To facilitate a more comprehensive understanding of the narrative of this book, a short list of suggestions for further reading that underscore various aspects of the Ming is appended at the end. Readers better versed in Chinese may expect the original Chinese characters to be seen in the text or in the notes, in particular for personal and place names; for others who have not had substantial exposure to the history of the Ming, the mass of names and dates giving in the first two chapters may be confusing, but Dardess has probably little choice given the primary target readership and the page limits he is working with. Throughout the whole book, Dardess succeeded in coping with the difficulty of his object: ‘To analyze a collapse is a fairly straightforward challenge. To explain how a system such as the Ming survived for close to three centuries is not so easy’ (p. 61). Although readers with more time available or a stronger interest in the Ming would find The Troubled Empire: China in the Yuan and Ming Dynasties (Cambridge, MA: Harvard University Press, 2010) by Timothy Brook a more detailed volume, Dardess’s focus on the reasons behind the endurance and resilience of the Ming, rather than its flaws and faults, is both refreshing and essential.

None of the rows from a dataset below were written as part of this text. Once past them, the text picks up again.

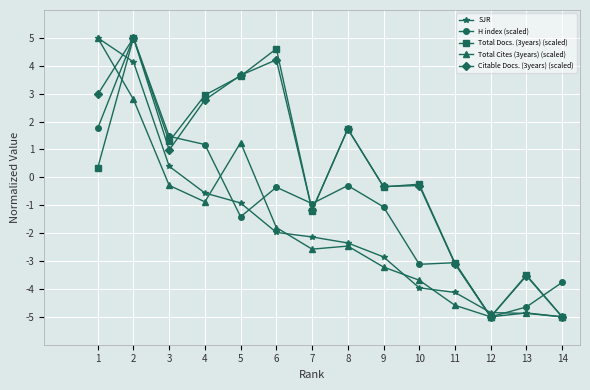

True or false: Total Cites (3years) (scaled) has more than 0 interior local peaks.

True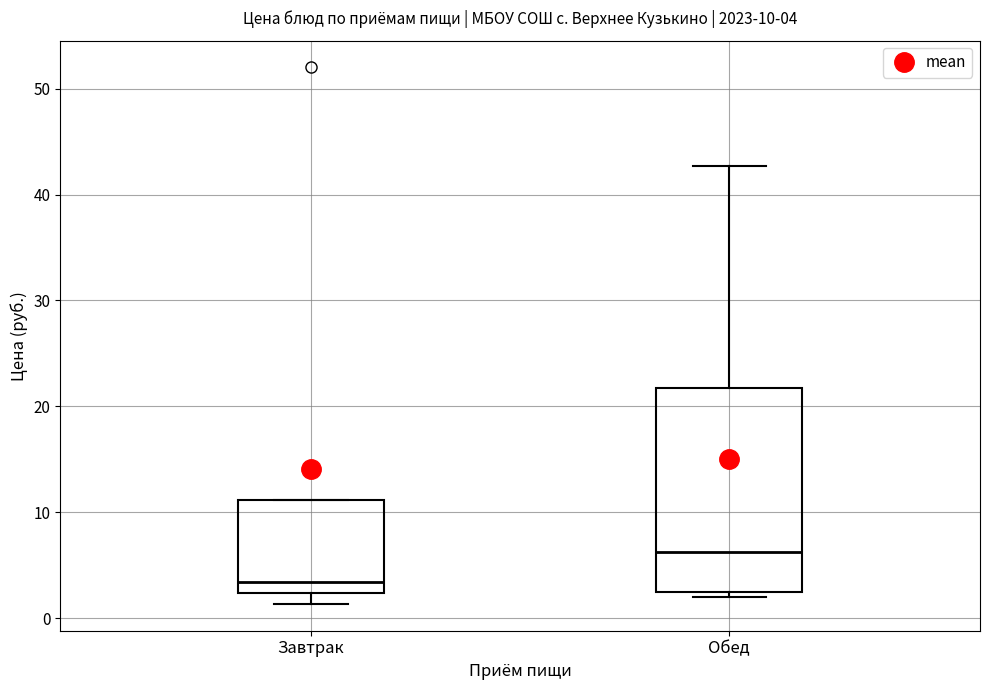

Which box has the highest median line?

Обед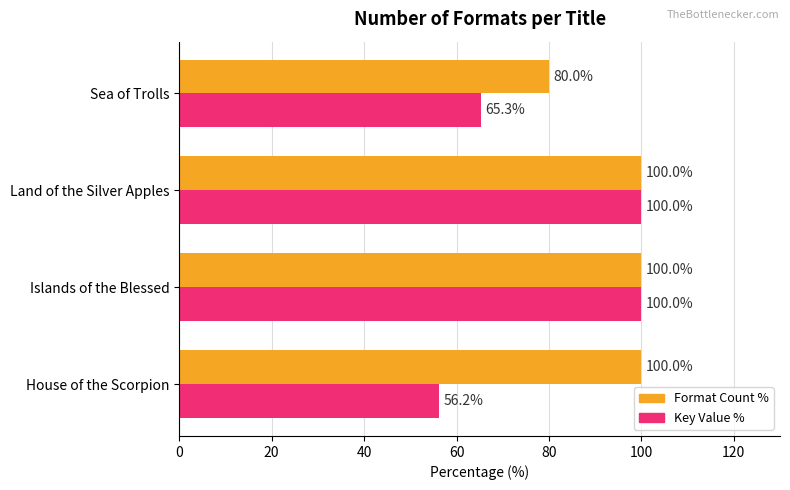

How many data points in Key Value % are less than 99?

2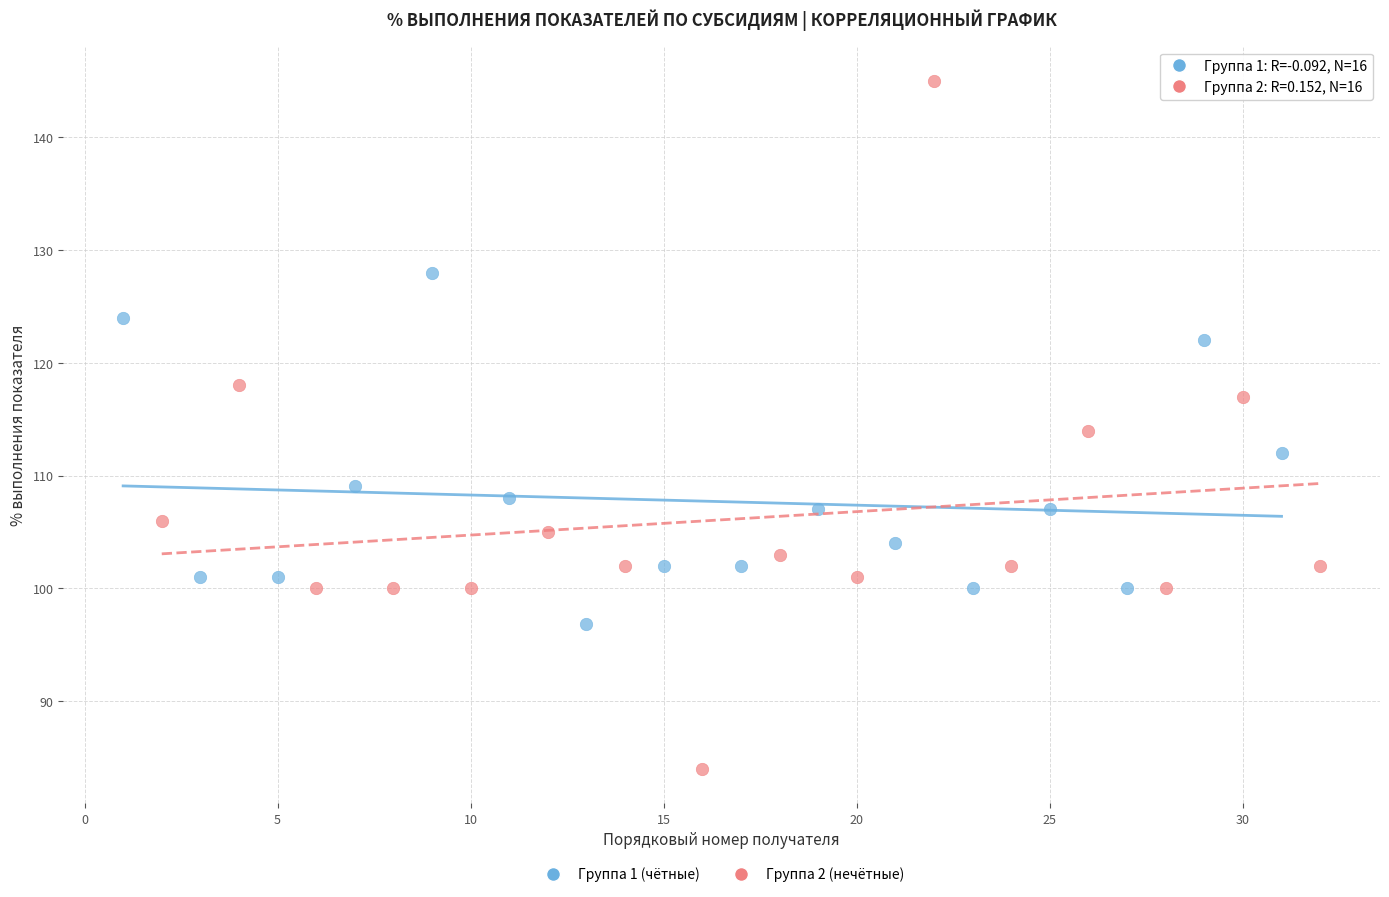

Which series has the largest Y range (max minus min)?

Группа 2 (нечётные)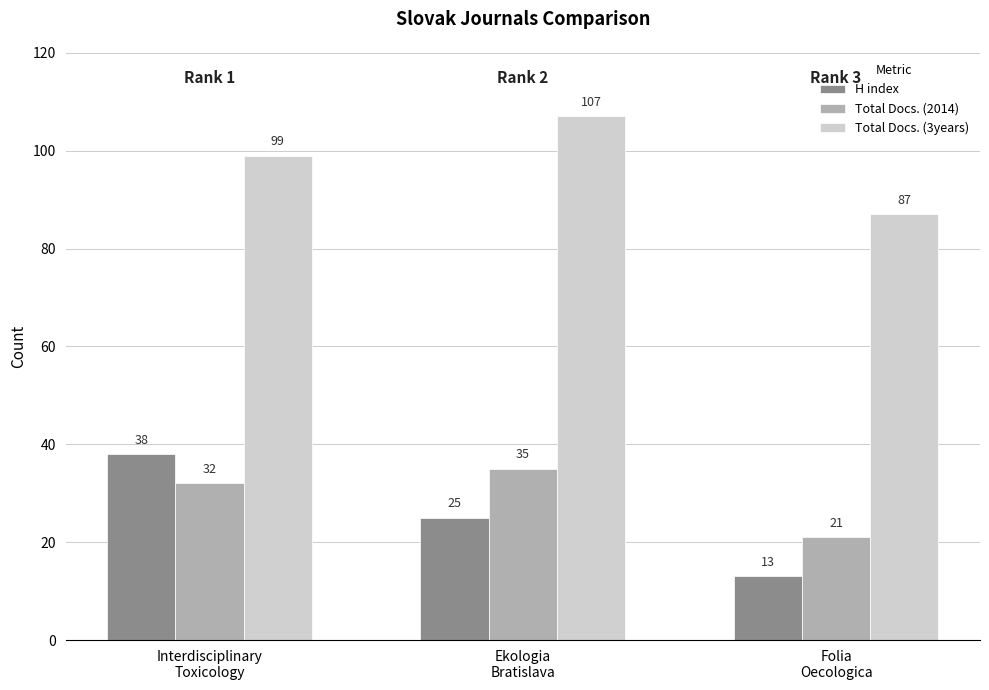

True or false: Total Docs. (3years) has a value of 107 at Ekologia
Bratislava.

True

All who are interested in the secrets of the endurance and longevity of the Chinese empire in general may turn to Yuri Pine’s The Everlasting Empire: The Political Culture of Ancient China and Its Imperial Legacy (Princeton: Princeton University Press, 2012). Enlightening and thought-provoking as it is, this new book by Dardess will definitely inspire more future studies on the topic. Thus, it is not only recommended for experts and students in the history of China, but also for readers generally interested in late medieval history and early modern history will ultimately find much of value in Ming China, 1368–1644: A Concise History of a Resilient Empire.